Day 20: Would You People Stop Building Things On Dunes Already

We started Adaptation Planning this week, and while it is genuinely very interesting to see what options there are to cope with various natural hazards depending on what resources you have available, it would be much easier if people stopped putting expensive buildings right on the ocean’s edge. Just don’t do it! If you ever find yourself tempted to build a fancy building on unconsolidated sand a stone’s throw away from the sea, that is the storm surge demon talking, and it will eat your house! There is something deeply funny to me about how many houses get built on dunes, when dunes are a) notoriously unstable and b) part of a complicated beach system that includes the for-beach and a back-marsh that all moves as a package. If you prevent the dunes from moving (by oh, say, putting a house on top), they can’t shift as part of system and instead the beach erodes right into your living room.

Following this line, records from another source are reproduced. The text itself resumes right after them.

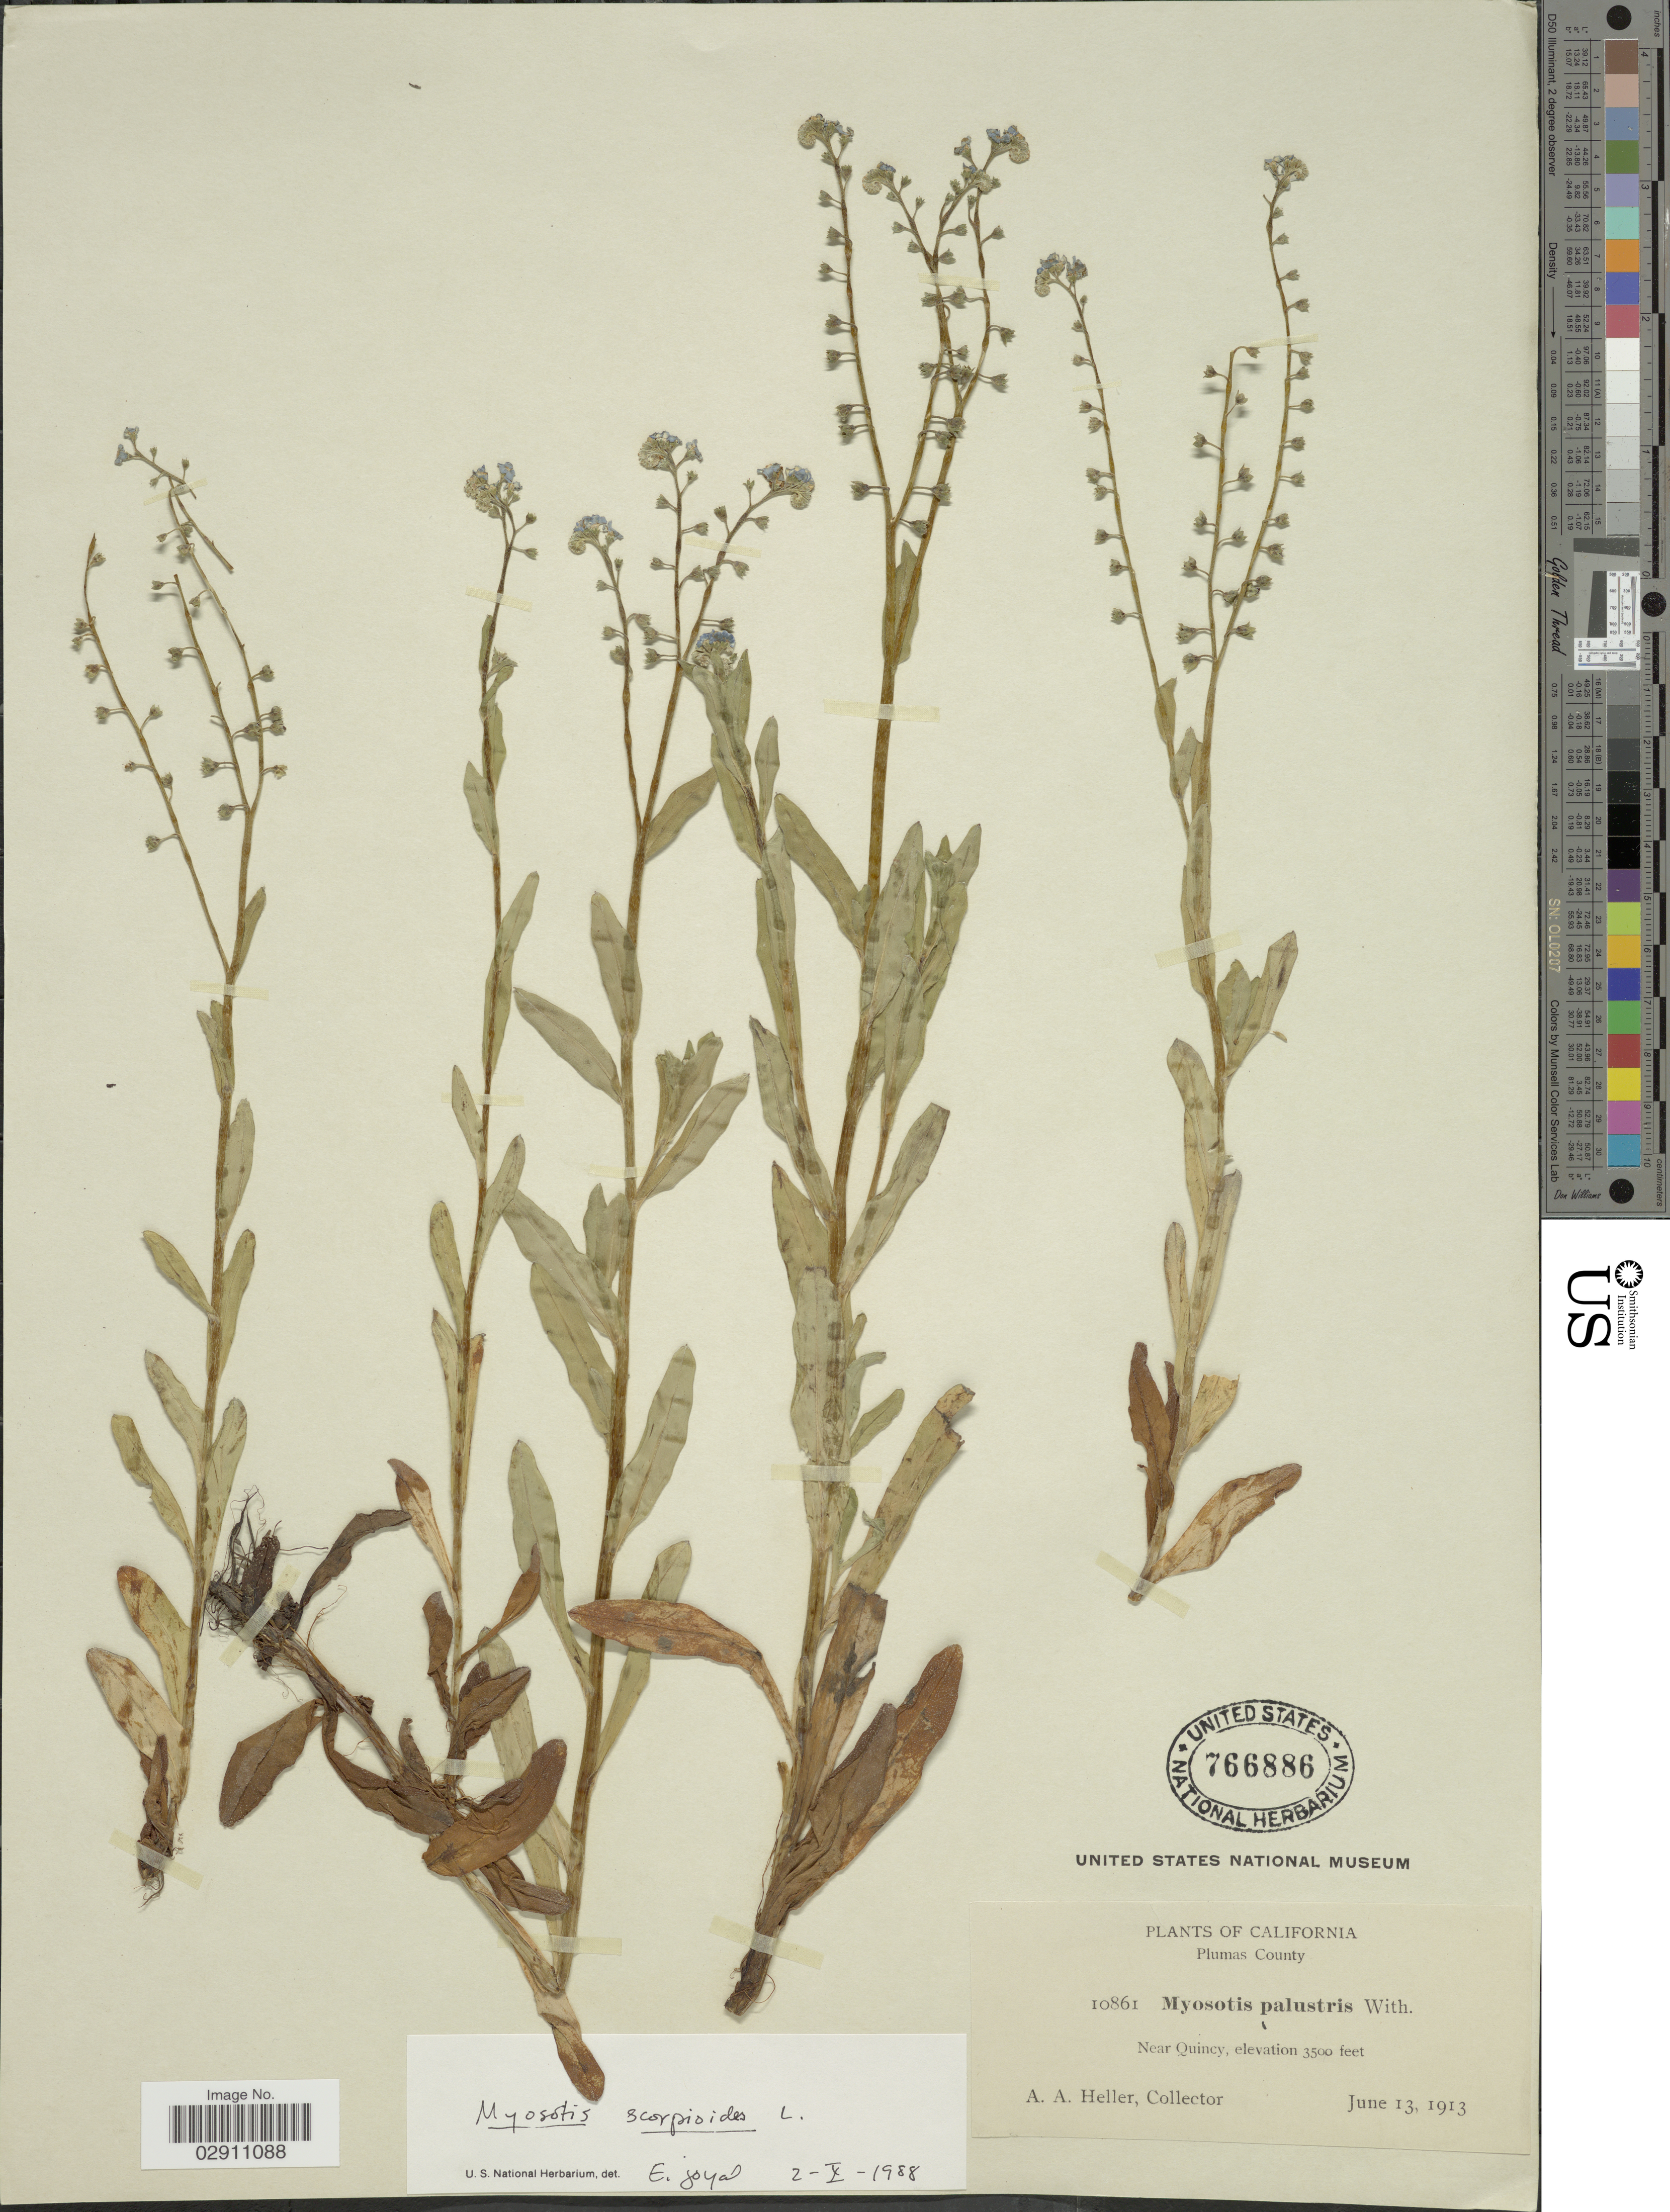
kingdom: Plantae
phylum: Tracheophyta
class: Magnoliopsida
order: Boraginales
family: Boraginaceae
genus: Myosotis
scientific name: Myosotis scorpioides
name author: L.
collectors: A. A. Heller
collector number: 10861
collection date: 1913-06-13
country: United States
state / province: California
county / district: Plumas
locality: Plumas County, Near Quincy.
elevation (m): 1067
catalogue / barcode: US 766886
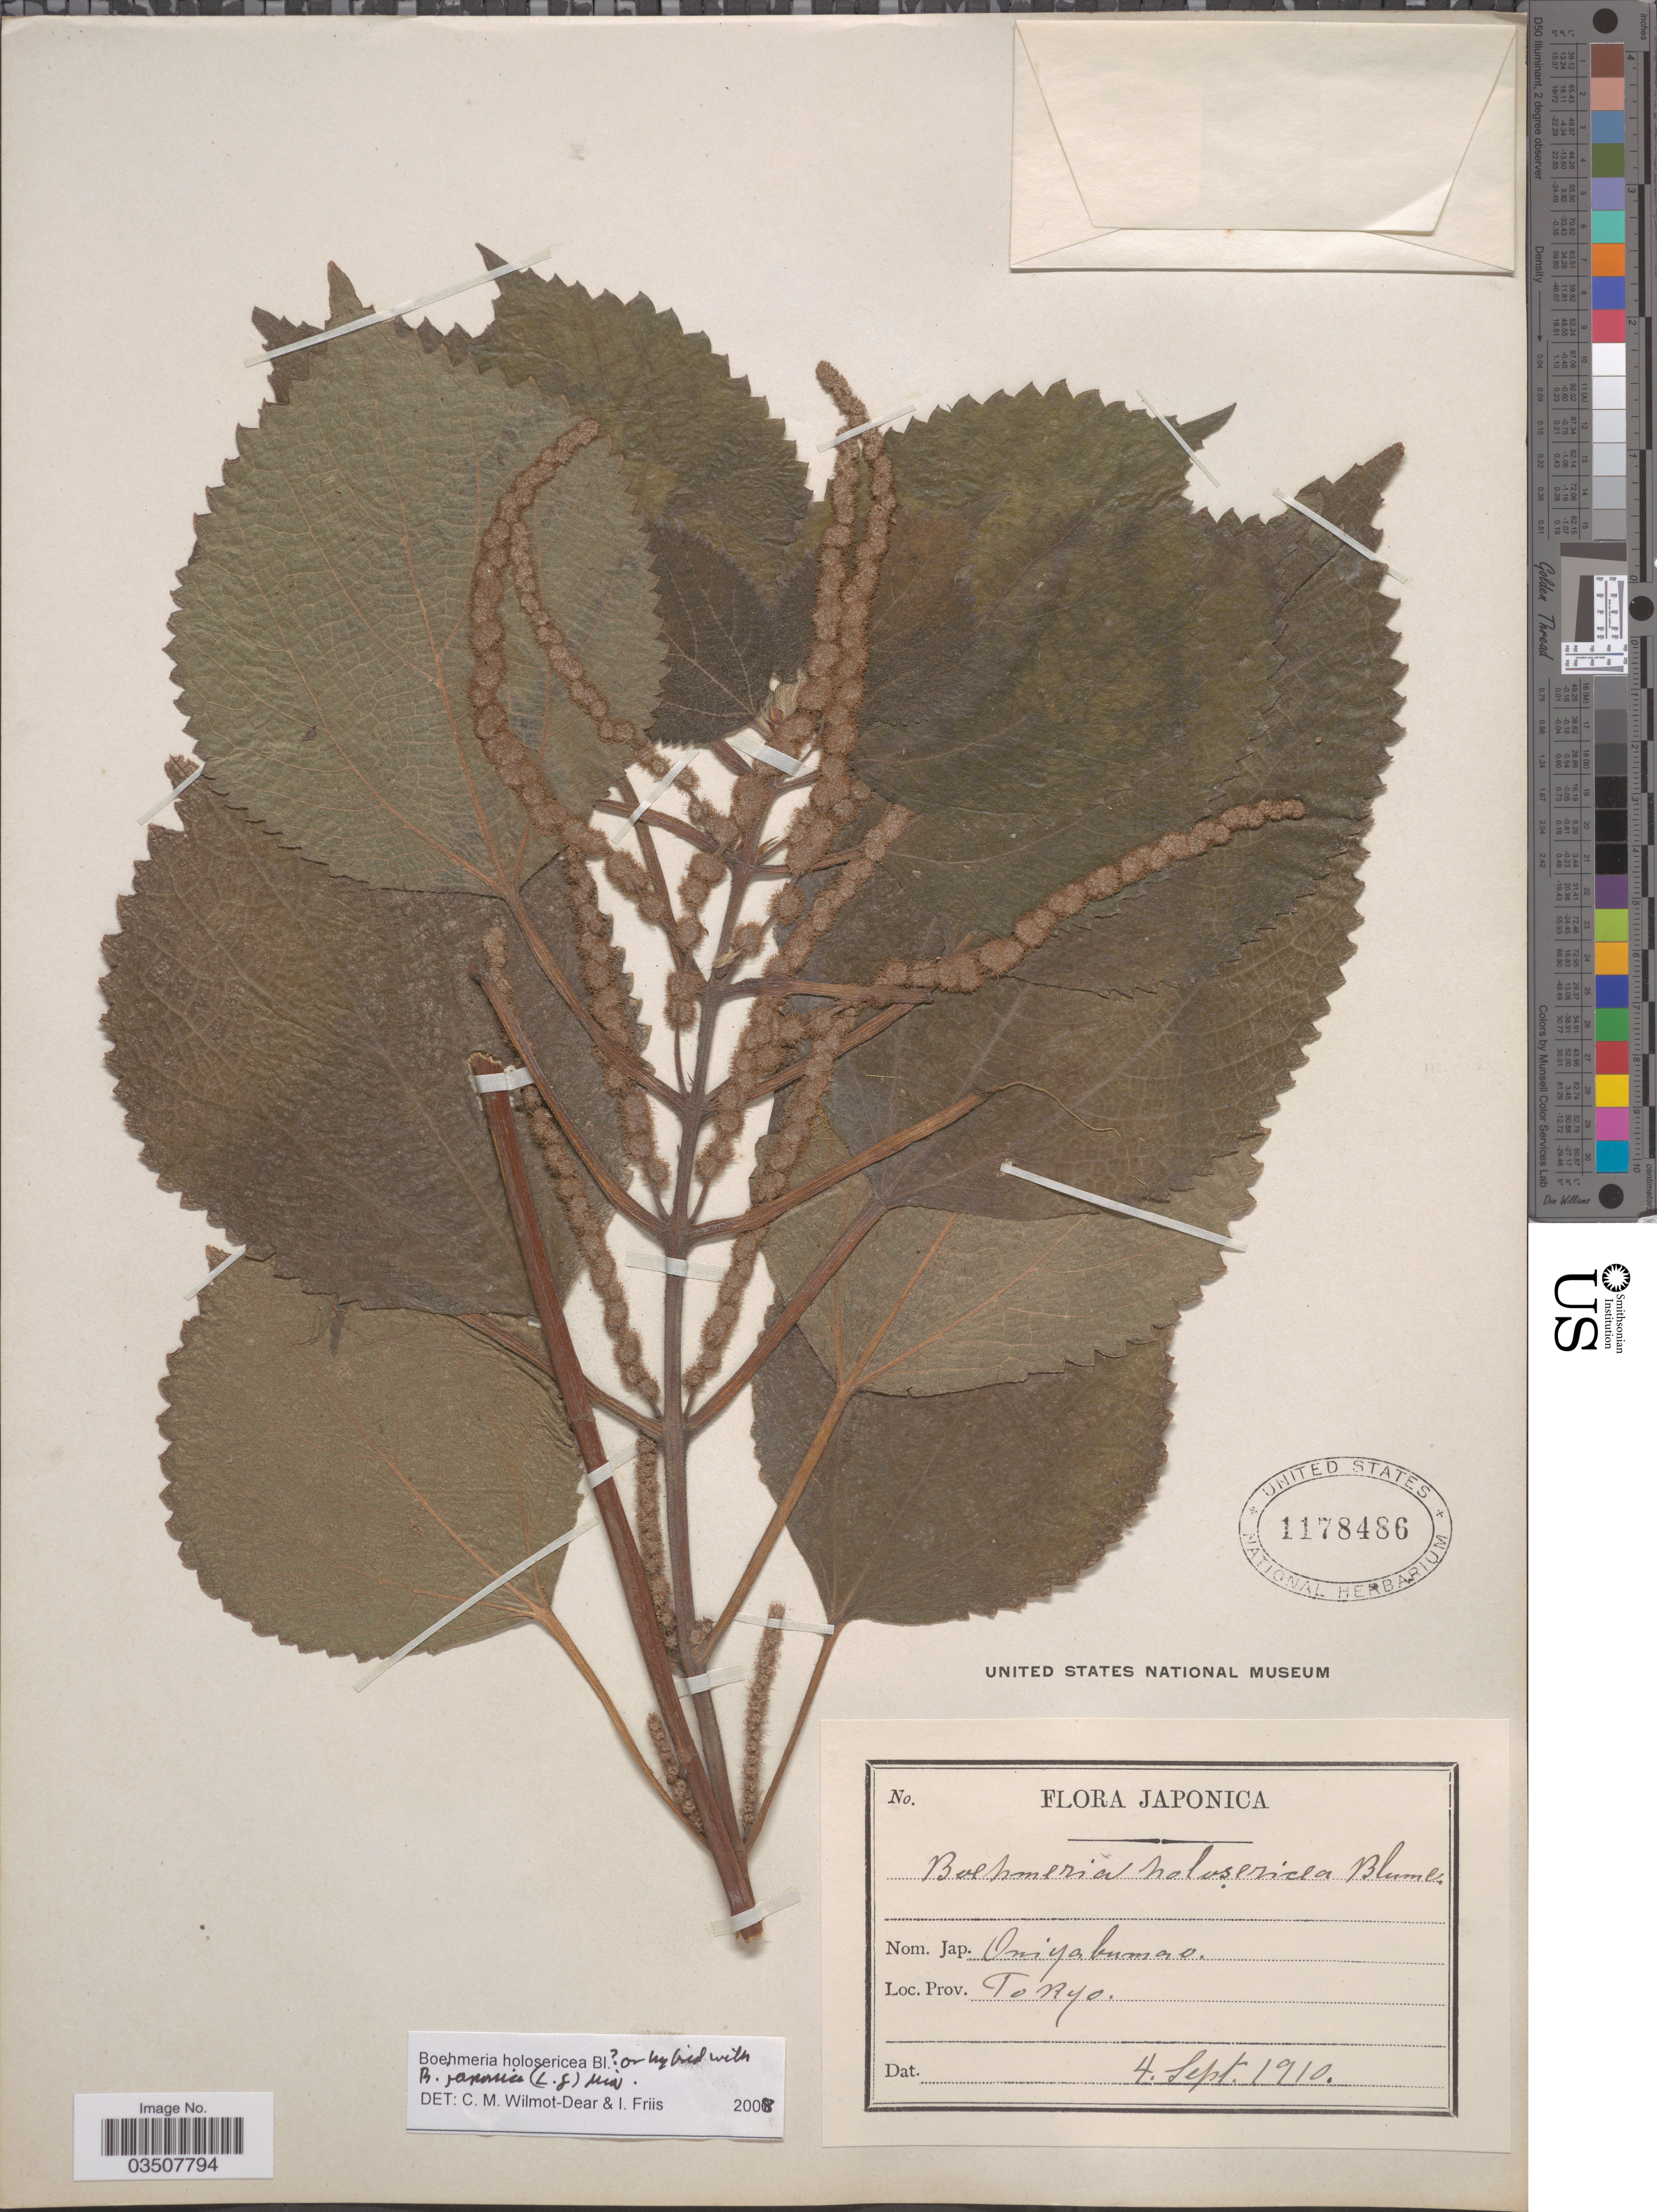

It turns out that when dealing with natural hazards, same as what my fencing teacher said all the time, the best defense is not to be there. Either by not building there is the first place (preferable) or moving people (nobody likes this option). And I sympathize about being forced to move, I really do; I have as much deep-seated fondness for my hometown as the next person, but my hometown has never meaningfully tried to kill me, and I feel like that would sour me, just a little, and perhaps cause me to move elsewhere. But I also genuinely do not understand people who live in earthquake country, so I guess there is a certain amount of to each their own. Then again, when the Coping with Disasters professor asked if we checked what natural hazards were present before we moved to Iceland, I was the only who said yes out of a class of 16, so it is also very possible that most people just don’t think about it this much (which is buckwild to me). You’re living in place, and places come with risks! Additionally, and I think this is just a sign I grew up too close to the Quabbin, but the thought that the government sometimes just moves your entire town to flood your valley for drinking water for someone else is just a thing that happens. Governments move people; best you can hope for is that they do it for a good reason.

Looking north-west over the fjord at the edges of a sunset. It’s about quarter after midnight

That is about as dark as it gets these days; there’s no true night anymore, and we are solidly back into only twilight and broad daylight. It’s messing me up a little because I have never even when I was very small enjoyed going to bed when it was still light outside. I also miss seeing as many stars as there were when it got full dark out. Unrelatedly, I think, I’ve been having stranger dreams than usual, which means I’m a little hazier during the late afternoon and sometimes completely lose the words for things. I was trying to describe the tools that get used for letter writing and came up with epistolary (sure, pretty close) and lacustrine (lakes have nothing do with this) before getting stuck on sgraffito (neither does a very particular glazing technique); eventually I remembered the word I was looking for was stationary. brain why. It is faintly amusing to me that even when I don’t have the right word, I still have all these other words to play with, even if it does completely baffle the people I’m trying to talk to.

A handful of goldfish crackers in fish chowder

I made fish chowder yesterday (the fish is just so good here), and on a whim I threw a handful of goldfish crackers in to act like oyster crackers, and I just started giggling to see them swimming around in the soup like that. Also pretty tasty, which given that they are crunchy and salty, is really all you need.